• _Element location data_
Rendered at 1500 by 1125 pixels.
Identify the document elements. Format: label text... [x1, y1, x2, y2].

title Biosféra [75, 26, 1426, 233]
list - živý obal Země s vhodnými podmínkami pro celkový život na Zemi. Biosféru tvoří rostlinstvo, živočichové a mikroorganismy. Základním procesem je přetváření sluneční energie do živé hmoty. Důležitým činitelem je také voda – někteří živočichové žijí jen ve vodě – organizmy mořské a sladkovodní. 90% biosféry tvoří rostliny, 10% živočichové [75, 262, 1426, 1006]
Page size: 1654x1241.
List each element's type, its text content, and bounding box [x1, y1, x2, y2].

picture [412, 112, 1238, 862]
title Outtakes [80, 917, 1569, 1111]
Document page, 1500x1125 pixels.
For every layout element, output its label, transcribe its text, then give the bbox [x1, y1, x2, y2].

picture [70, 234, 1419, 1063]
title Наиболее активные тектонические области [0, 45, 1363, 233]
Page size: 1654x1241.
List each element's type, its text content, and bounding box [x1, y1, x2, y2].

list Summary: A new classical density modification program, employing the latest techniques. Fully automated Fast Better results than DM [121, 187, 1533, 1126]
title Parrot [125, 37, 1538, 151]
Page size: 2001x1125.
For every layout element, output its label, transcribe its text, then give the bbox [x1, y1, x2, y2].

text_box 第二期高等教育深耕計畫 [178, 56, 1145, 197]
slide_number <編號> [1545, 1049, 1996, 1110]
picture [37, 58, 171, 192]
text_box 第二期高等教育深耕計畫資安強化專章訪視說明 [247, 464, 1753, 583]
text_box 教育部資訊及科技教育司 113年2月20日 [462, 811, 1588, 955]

• _DIRECTIVE_
Please write out all the records above, line for line, without changing anything.

• _WRITTEN RESPONSE_
Rendered at 1500 by 1125 pixels.
Identify the document elements. Format: label text... [x1, y1, x2, y2].

title Biosféra [75, 26, 1426, 233]
list - živý obal Země s vhodnými podmínkami pro celkový život na Zemi. Biosféru tvoří rostlinstvo, živočichové a mikroorganismy. Základním procesem je přetváření sluneční energie do živé hmoty. Důležitým činitelem je také voda – někteří živočichové žijí jen ve vodě – organizmy mořské a sladkovodní. 90% biosféry tvoří rostliny, 10% živočichové [75, 262, 1426, 1006]
Page size: 1654x1241.
List each element's type, its text content, and bounding box [x1, y1, x2, y2].

picture [412, 112, 1238, 862]
title Outtakes [80, 917, 1569, 1111]
Document page, 1500x1125 pixels.
For every layout element, output its label, transcribe its text, then give the bbox [x1, y1, x2, y2].

picture [70, 234, 1419, 1063]
title Наиболее активные тектонические области [0, 45, 1363, 233]
Page size: 1654x1241.
List each element's type, its text content, and bounding box [x1, y1, x2, y2].

list Summary: A new classical density modification program, employing the latest techniques. Fully automated Fast Better results than DM [121, 187, 1533, 1126]
title Parrot [125, 37, 1538, 151]
Page size: 2001x1125.
For every layout element, output its label, transcribe its text, then give the bbox [x1, y1, x2, y2].

text_box 第二期高等教育深耕計畫 [178, 56, 1145, 197]
slide_number <編號> [1545, 1049, 1996, 1110]
picture [37, 58, 171, 192]
text_box 第二期高等教育深耕計畫資安強化專章訪視說明 [247, 464, 1753, 583]
text_box 教育部資訊及科技教育司 113年2月20日 [462, 811, 1588, 955]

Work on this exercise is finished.